> TASK OBJECTIVE
In the following listing, find the lines containing "Cristina" and report them.
Start of Block
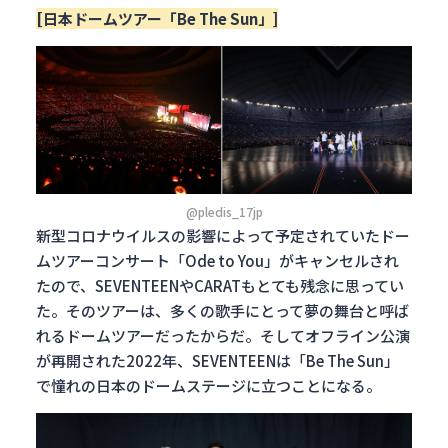
[日本ドームツアー「Be The Sun」]
@pledis_17jp
新型コロナウイルスの影響によって予定されていたドー
ムツアーコンサート「Ode to You」がキャンセルされ
たので、SEVENTEENやCARATもとても残念に思ってい
た。そのツアーは、多くの歌手にとって夢の舞台と呼ば
れるドームツアーだったからだ。そしてオフライン公演
が再開された2022年、SEVENTEENは「Be The Sun」
で憧れの日本のドームステージに立つことになる。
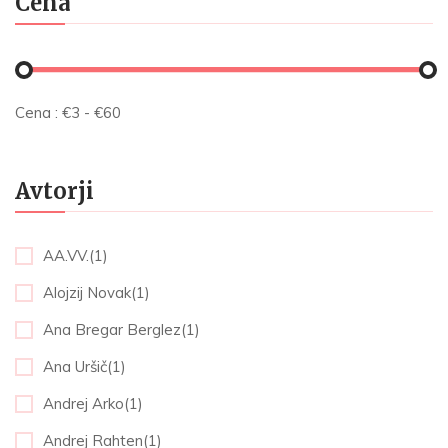
Cena
Cena :
€
3
- €
60
Avtorji
AA.VV.(1)
Alojzij Novak(1)
Ana Bregar Berglez(1)
Ana Uršič(1)
Andrej Arko(1)
Andrej Rahten(1)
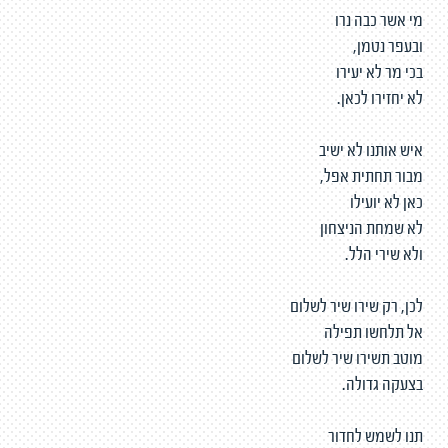
מי אשר כבה נרו
ובעפר נטמן,
בכי מר לא יעירו
לא יחזירו לכאן.
איש אותנו לא ישיב
מבור תחתית אפל,
כאן לא יועילו
לא שמחת הניצחון
ולא שירי הלל.
לכן, רק שירו שיר לשלום
אל תלחשו תפילה
מוטב תשירו שיר לשלום
בצעקה גדולה.
תנו לשמש לחדור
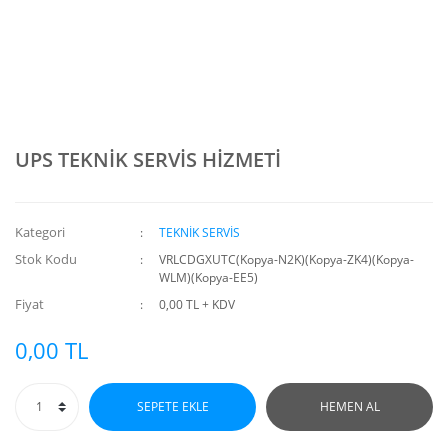
UPS TEKNİK SERVİS HİZMETİ
Kategori
TEKNİK SERVİS
Stok Kodu
VRLCDGXUTC(Kopya-N2K)(Kopya-ZK4)(Kopya-
WLM)(Kopya-EE5)
Fiyat
0,00 TL + KDV
0,00 TL
SEPETE EKLE
HEMEN AL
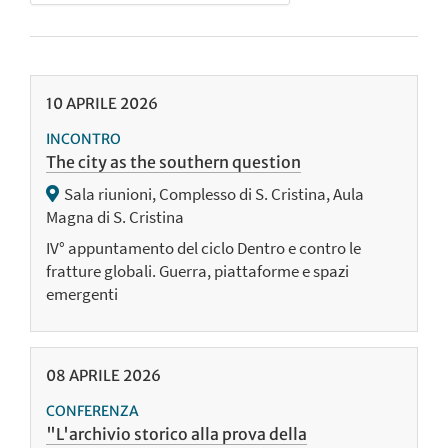
10
APRILE
2026
INCONTRO
The city as the southern question
Sala riunioni, Complesso di S. Cristina, Aula
Magna di S. Cristina
IV° appuntamento del ciclo Dentro e contro le
fratture globali. Guerra, piattaforme e spazi
emergenti
08
APRILE
2026
CONFERENZA
"L'archivio storico alla prova della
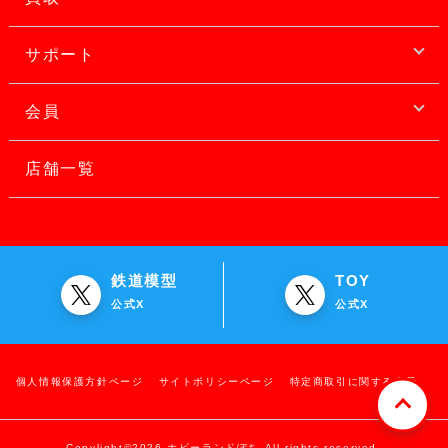
サポート
会員
店舗一覧
鉄道模型
TOY
公式X
公式X
個人情報保護方針ページ
サイトポリシーページ
特定商取引に関する表示
Copylight©2026 ホビーランドぽち All rights reserved.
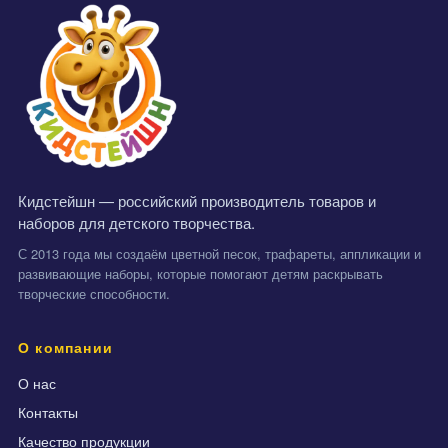
Кидстейшн — российский производитель товаров и
наборов для детского творчества.
С 2013 года мы создаём цветной песок, трафареты, аппликации и
развивающие наборы, которые помогают детям раскрывать
творческие способности.
О компании
О нас
Контакты
Качество продукции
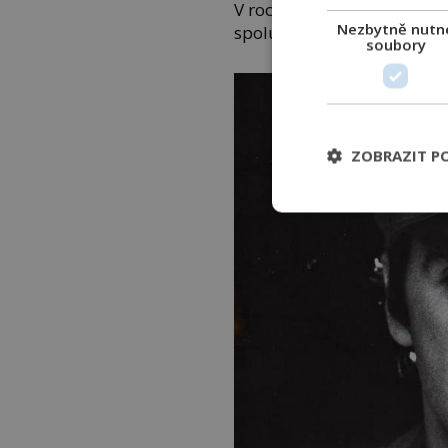
V roce 1964 se s Trujille
Nezbytně nutn
spolupracovat, když jí přes
soubory
ZOBRAZIT P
End of Block
> PROBLEM SOLUTION
Sala riunioni, Complesso di S. Cristina, Aula
Magna di S. Cristina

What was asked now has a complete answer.